Exercise description » According to the Slurm forum thread, how many slurmctld instances can run at one time?

Document extract »
That is because your configuration only lists node0 as the host. You can
only have one slurmctld running at a time, so you can either define
node1 as a backuphost or not bother trying to start slurmctld on it.
Brian Andrus
On 6/28/2019 6:31 AM, Pär Lundö wrote:
Hi all slurm-experts!
Recently I managed to configure and install a version 19.05 of Slurm
in Ubuntu 18.04 and Ubuntu 18.10.
I got it to run on my single node computer (a notebook)
Feeling a bit comfortable with this setup I tried to extrapolate this
to an additional computer, say node1, in my network. I now have two
nodes, node0 and node1. Node0 being the "SlurmctldHost" and node1
being part of a partition. The two nodes have identical copies of
slurm.conf.
However when starting the "slurmctld" and "slurmd" at node1, I receive
errors stating that this host (node1) is not a valid controller.
Both node0 and node1 have copies of /etc/hosts-file.
I can ping both node1 from node0 and node0 from node1.
Nodes have the munge.key, I checked it with the cksum-command.
Performing a manual start of slurmctld with a arguments of "-D
-vvvvv", I receive the same errors as stated by the "systemctl status
slurmctld"-command.
I also recieve an error stating that my MailProg is faulty, however
the "MailProg" in slurm.conf is commented out, and I have no intention
in using one.
I have searched documentation and previous posted question of this,
but have not found a solution.
Any help is much appreciated, thank you!
Best regards,
Palle

Recorded data »
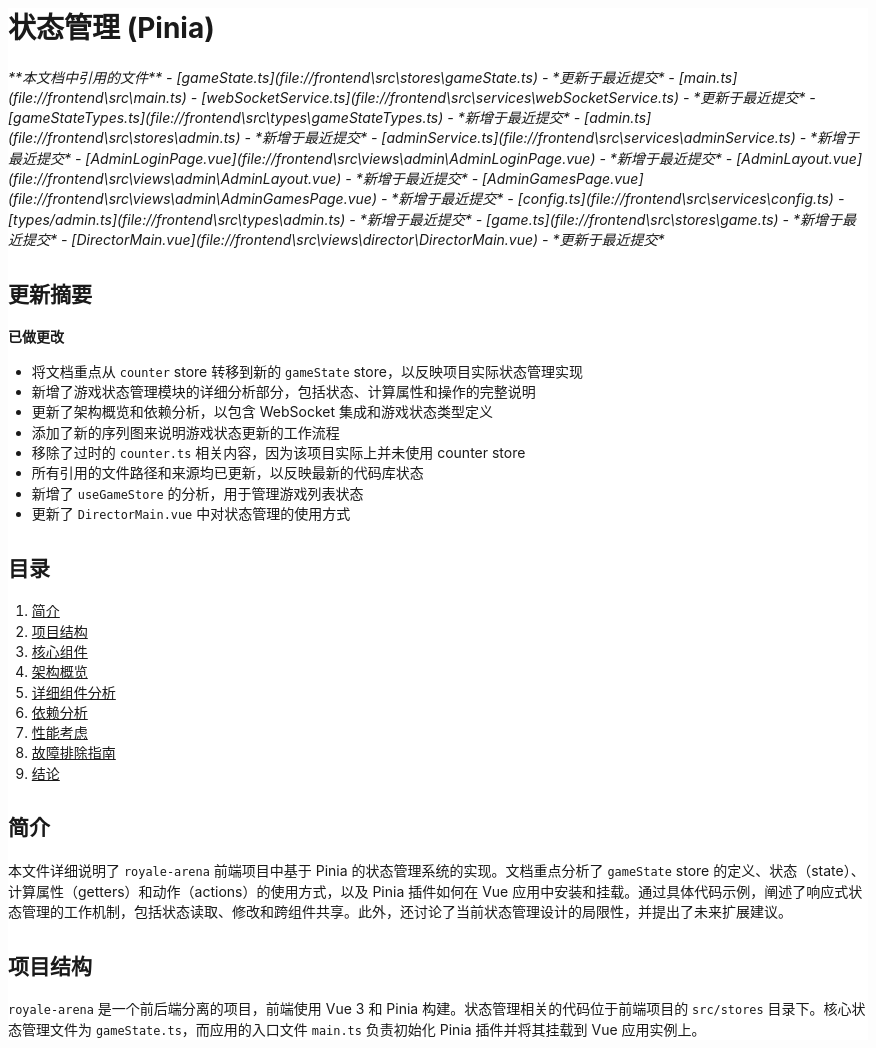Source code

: # 状态管理 (Pinia)

<cite>
**本文档中引用的文件**  
- [gameState.ts](file://frontend\src\stores\gameState.ts) - *更新于最近提交*
- [main.ts](file://frontend\src\main.ts)
- [webSocketService.ts](file://frontend\src\services\webSocketService.ts) - *更新于最近提交*
- [gameStateTypes.ts](file://frontend\src\types\gameStateTypes.ts) - *新增于最近提交*
- [admin.ts](file://frontend\src\stores\admin.ts) - *新增于最近提交*
- [adminService.ts](file://frontend\src\services\adminService.ts) - *新增于最近提交*
- [AdminLoginPage.vue](file://frontend\src\views\admin\AdminLoginPage.vue) - *新增于最近提交*
- [AdminLayout.vue](file://frontend\src\views\admin\AdminLayout.vue) - *新增于最近提交*
- [AdminGamesPage.vue](file://frontend\src\views\admin\AdminGamesPage.vue) - *新增于最近提交*
- [config.ts](file://frontend\src\services\config.ts)
- [types/admin.ts](file://frontend\src\types\admin.ts) - *新增于最近提交*
- [game.ts](file://frontend\src\stores\game.ts) - *新增于最近提交*
- [DirectorMain.vue](file://frontend\src\views\director\DirectorMain.vue) - *更新于最近提交*
</cite>

## 更新摘要
**已做更改**  
- 将文档重点从 `counter` store 转移到新的 `gameState` store，以反映项目实际状态管理实现
- 新增了游戏状态管理模块的详细分析部分，包括状态、计算属性和操作的完整说明
- 更新了架构概览和依赖分析，以包含 WebSocket 集成和游戏状态类型定义
- 添加了新的序列图来说明游戏状态更新的工作流程
- 移除了过时的 `counter.ts` 相关内容，因为该项目实际上并未使用 counter store
- 所有引用的文件路径和来源均已更新，以反映最新的代码库状态
- 新增了 `useGameStore` 的分析，用于管理游戏列表状态
- 更新了 `DirectorMain.vue` 中对状态管理的使用方式

## 目录
1. [简介](#简介)
2. [项目结构](#项目结构)
3. [核心组件](#核心组件)
4. [架构概览](#架构概览)
5. [详细组件分析](#详细组件分析)
6. [依赖分析](#依赖分析)
7. [性能考虑](#性能考虑)
8. [故障排除指南](#故障排除指南)
9. [结论](#结论)

## 简介
本文件详细说明了 `royale-arena` 前端项目中基于 Pinia 的状态管理系统的实现。文档重点分析了 `gameState` store 的定义、状态（state）、计算属性（getters）和动作（actions）的使用方式，以及 Pinia 插件如何在 Vue 应用中安装和挂载。通过具体代码示例，阐述了响应式状态管理的工作机制，包括状态读取、修改和跨组件共享。此外，还讨论了当前状态管理设计的局限性，并提出了未来扩展建议。

## 项目结构
`royale-arena` 是一个前后端分离的项目，前端使用 Vue 3 和 Pinia 构建。状态管理相关的代码位于前端项目的 `src/stores` 目录下。核心状态管理文件为 `gameState.ts`，而应用的入口文件 `main.ts` 负责初始化 Pinia 插件并将其挂载到 Vue 应用实例上。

Answer box » Only one.